Abstract
Aim Museum and herbarium specimen records are frequently used to assess species’ conservation status and responses to climate change. Typically, occurrences with imprecise geolocality information are discarded because they cannot be matched confidently to environmental conditions, and are thus expected to increase uncertainty in downstream analyses. However, using only precisely georeferenced records risks undersampling of species’ environmental and geographic distributions. We present two related methods to allow the use of imprecisely georeferenced occurrences in biogeographic analysis.
Innovation Our two procedures assign imprecise records to the 1) locations or 2) climates that are closest to the geographic or environmental centroid of the precise records of a species. For virtual species, including imprecise records alongside precise records improved the accuracy of ecological niche models projected to the present and the future, especially for species with ~20 or fewer precise occurrences. Using only precise records underestimates loss in suitable habitat and overestimates the amount of suitable habitat in both the present and future. Including imprecise records also improves estimates of niche breadth and extent of occurrence. An analysis of 44 species of North American Asclepias (Apocynaceae) yielded similar results.
Main conclusions Existing studies examining the effects of spatial imprecision compare outcomes based on precise records to the same records with spatial error added to them. However, in real-world cases, analysts possess a mix of precise and imprecise records and must decide whether to retain or discard the latter. Discarding imprecise records can undersample species’ geographic and environmental distributions and lead to mis-estimation of responses to past and future climate change. Our method, for which we provide a software implementation in the enmSdmX package for R, is simple to employ and can help leverage the large number of specimen records that are typically deemed “unusable” because of spatial imprecision in their geolocation.

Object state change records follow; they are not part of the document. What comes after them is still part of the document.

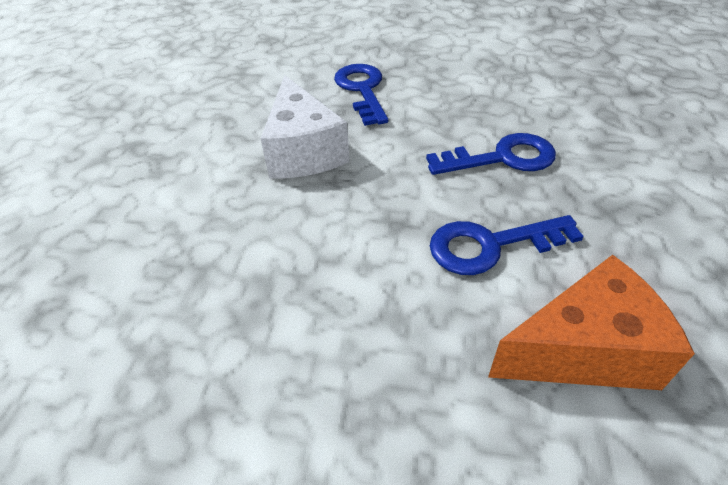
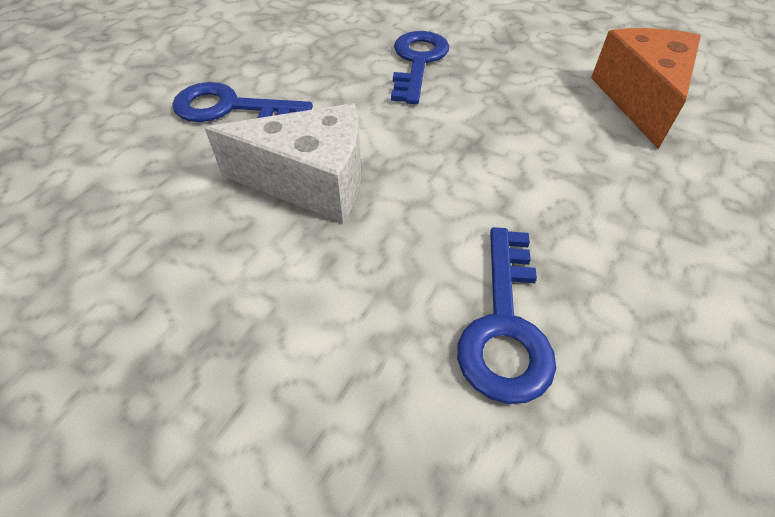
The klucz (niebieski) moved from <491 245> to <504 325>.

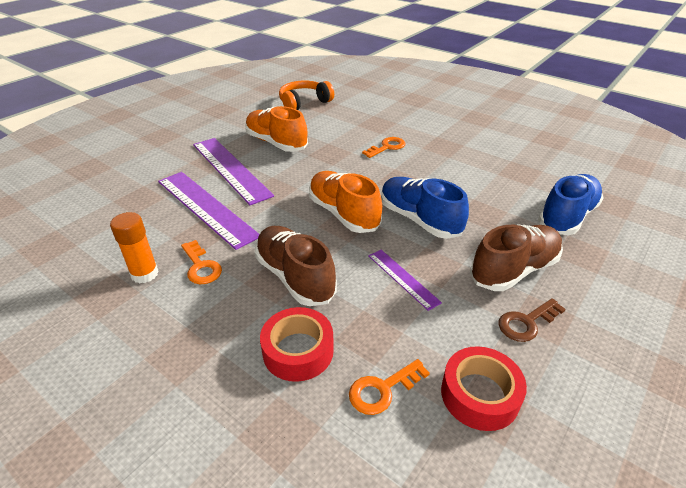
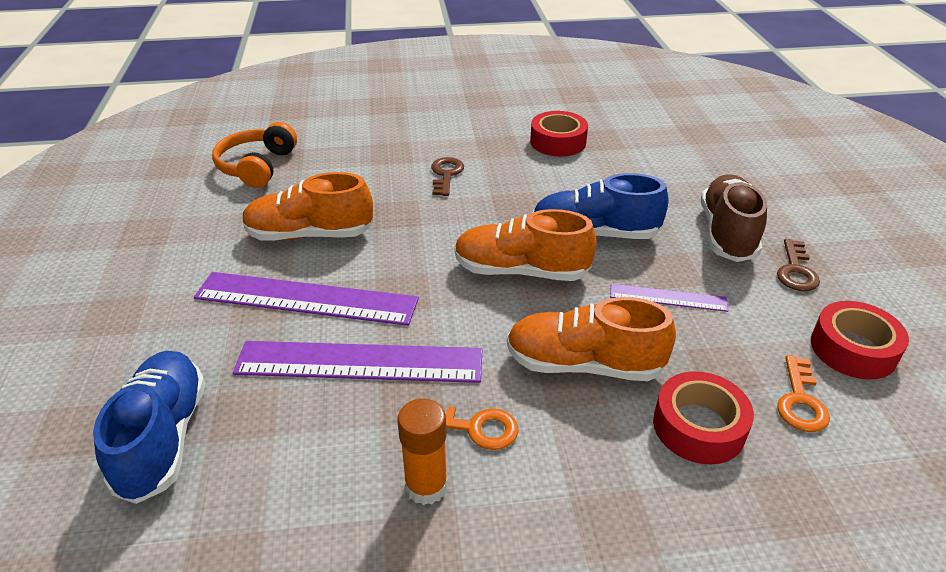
The but (niebieski) moved from <567 217> to <163 438>. The klucz (pomarańczowy) at <387 147> became the klucz (brązowy) at <446 174>. The but (brązowy) at <295 277> became the but (pomarańczowy) at <584 364>. The taśma klejąca (czerwony) at <558 142> appeared.

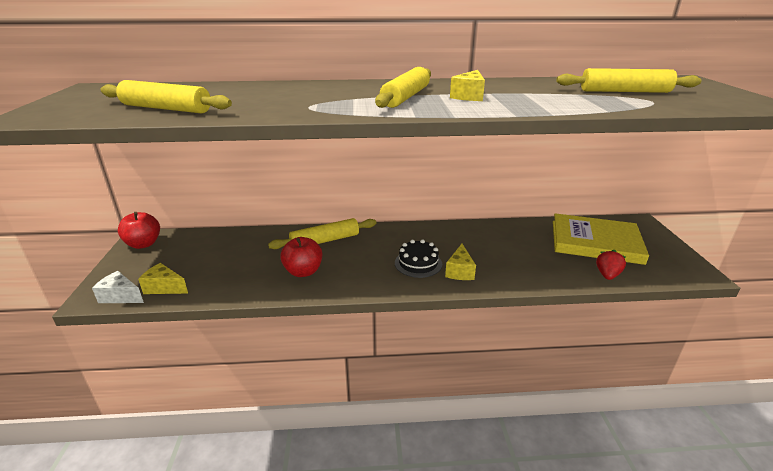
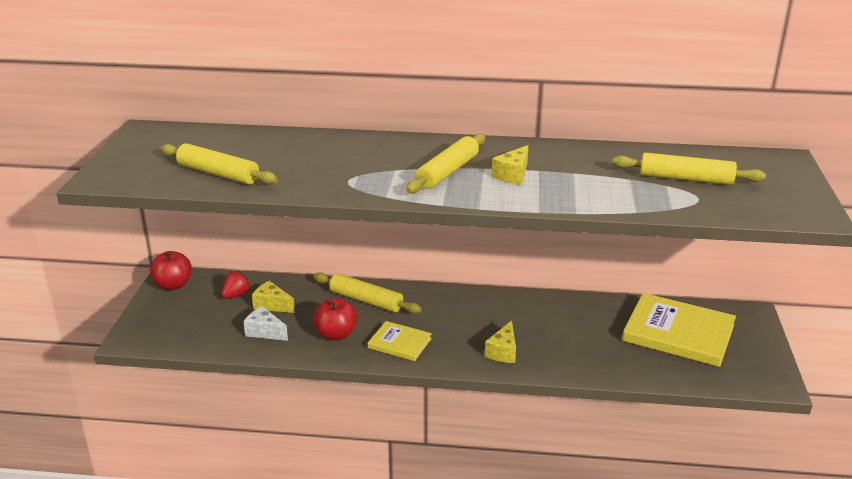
The truskawka (czerwony) moved from <607 275> to <236 295>. The ser (biały) moved from <121 296> to <265 332>. The ser (żółty) moved from <164 287> to <272 305>. The wałek do ciasta (żółty) at <325 241> turned 45 degrees clockwise. The książka (żółty) at <399 343> appeared. The tort (czarny) at <418 263> disappeared.

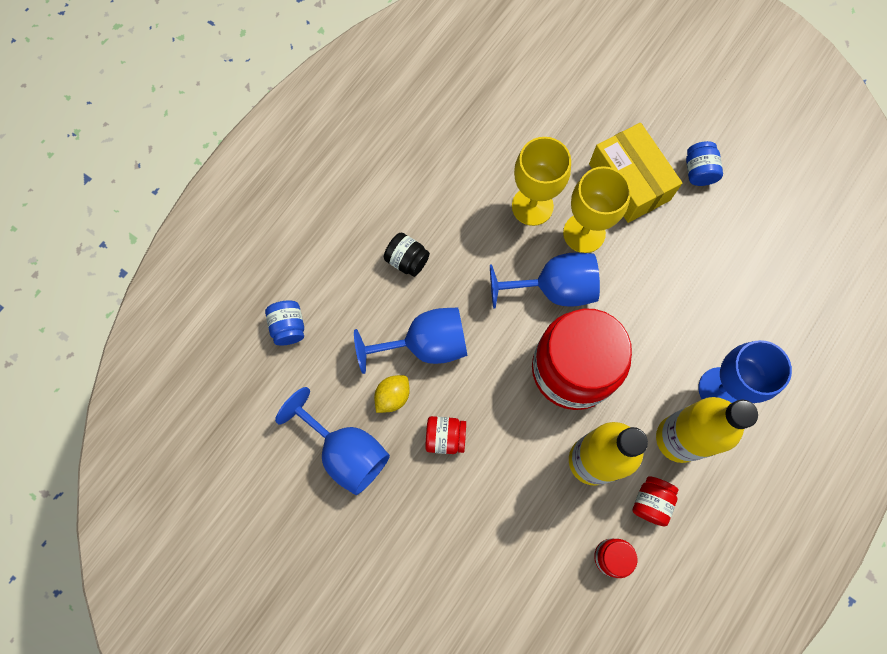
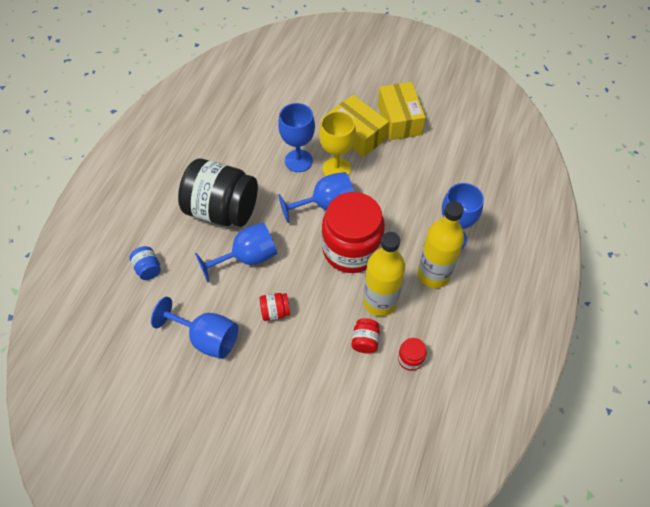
The słoik (czarny) at <407 260> changed to 2.47 times the size. The kielich (żółty) at <532 206> became the kielich (niebieski) at <298 161>. The słoik (czerwony) moved from <651 502> to <365 341>. The słoik (niebieski) at <698 171> was replaced by the pudełko (żółty) at <399 119>. The cytryna (żółty) at <392 396> disappeared.

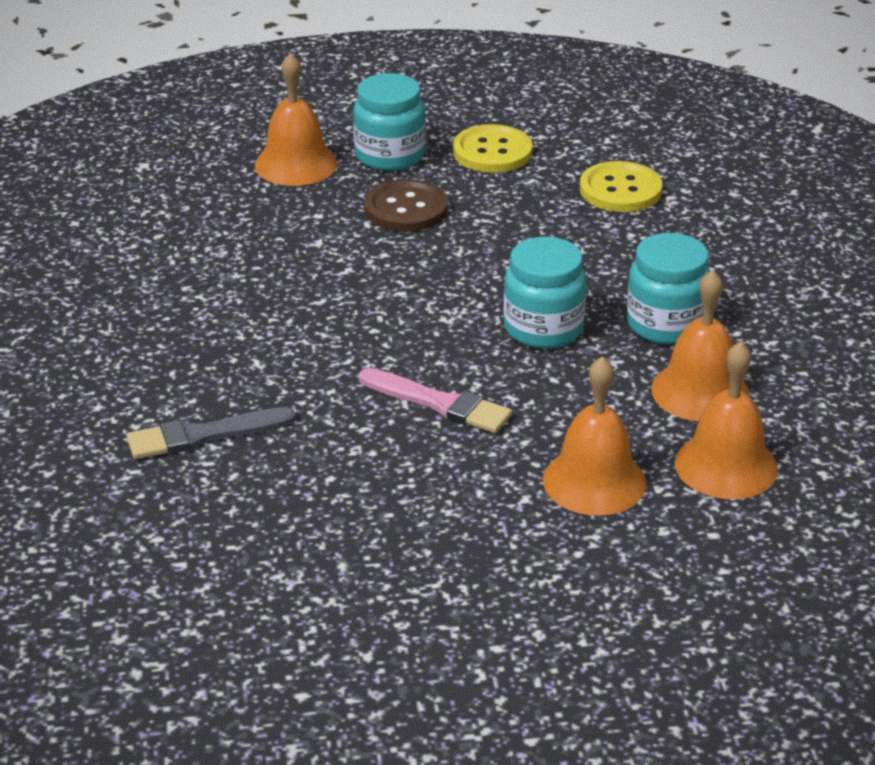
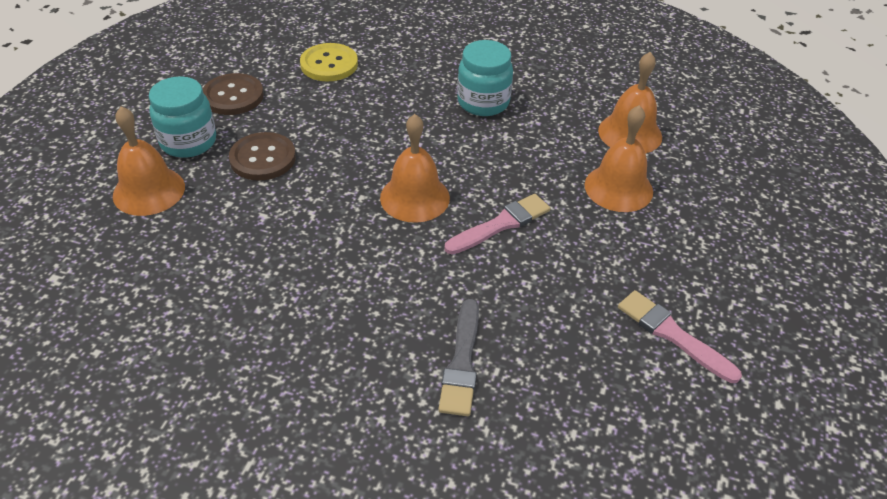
The guzik (żółty) at <492 152> became the guzik (brązowy) at <233 96>. The dzwonek (pomarańczowy) moved from <700 391> to <415 197>. The pędzel (różowy) at <673 335> appeared. The słoik (turkusowy) at <543 329> disappeared.

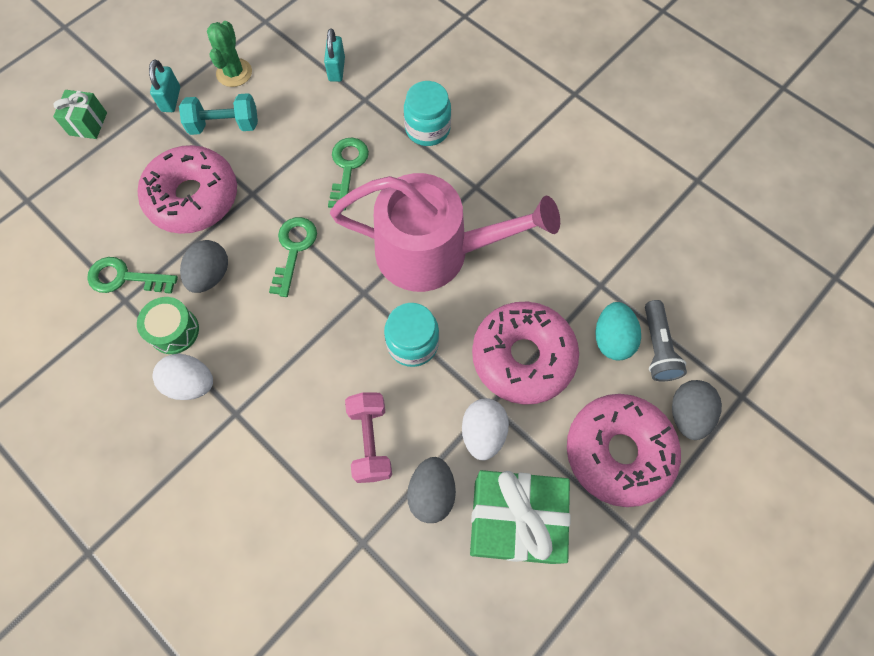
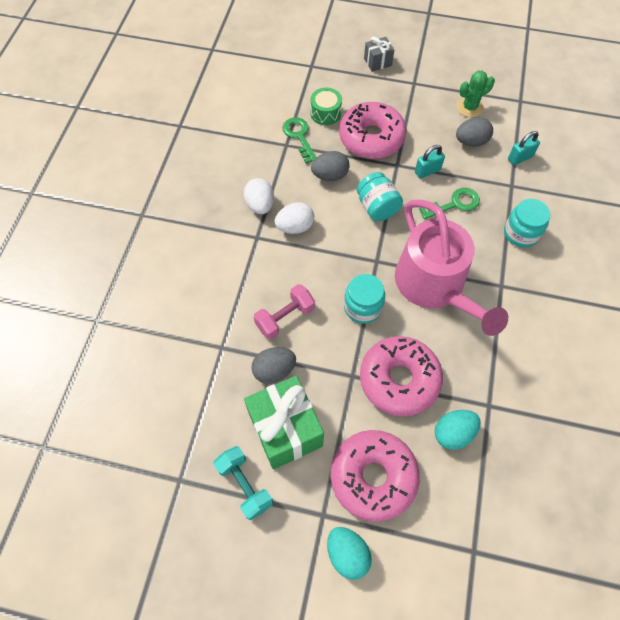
The hantel (turkusowy) moved from <224 125> to <245 485>. The jajko (biały) moved from <483 433> to <295 227>. The bęben (zielony) moved from <174 331> to <325 113>. The jajko (turkusowy) at <347 554> appeared. The klucz (zielony) at <294 249> was replaced by the słoik (turkusowy) at <377 207>. The prezent (zielony) at <88 124> became the prezent (szary) at <377 62>. The kłódka (turkusowy) moved from <171 99> to <427 171>. The jajko (szary) moved from <687 414> to <471 142>. The latarka (szary) at <657 347> disappeared.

Competing Interest Statement
The authors have declared no competing interest.
Footnotes
adam.smith{at}mobot.org, stephenjosephmurphy{at}gmail.com, hdavid{at}wustl.edu, kerickson{at}mobot.org
Major changes include: We have rewritten the entirety of the Methods section. Specifically, we rewrote the description of our procedures for using imprecise records and reworked Figure 2 to illustrate how the procedures are applied. We have also moved the detailed description of methods describing the virtual species analysis entirety out of an appendix and put it into the main text. Please note that Figure 3 also provides a graphical summary of these procedures. We have paid particular attention to details that were overlooked or missing in the original text (e.g., spatial resolution, MaxEnt tuning parameters, use of PCA, etc.). We have added a section in the Discussion about the applicability of our methods to other contexts (LL 336-361). We think this new section makes the manuscript even stronger because it helps readers consider how the proposed method would work in their particular situations. Given this, the methods are fairly universal and should be able to be implemented reliably in nearly every situation. Geometrically, the methods nearly always yield the most conservative estimates of niche breadth and geographic extent of a species, regardless of the size of the area of likely collection of "imprecise" records (i.e., countries, provinces, atlas cells, etc.). So we do not contemplate difficulties in applying the method elsewhere. In the few cases we do, we highlight them (LL 349-361).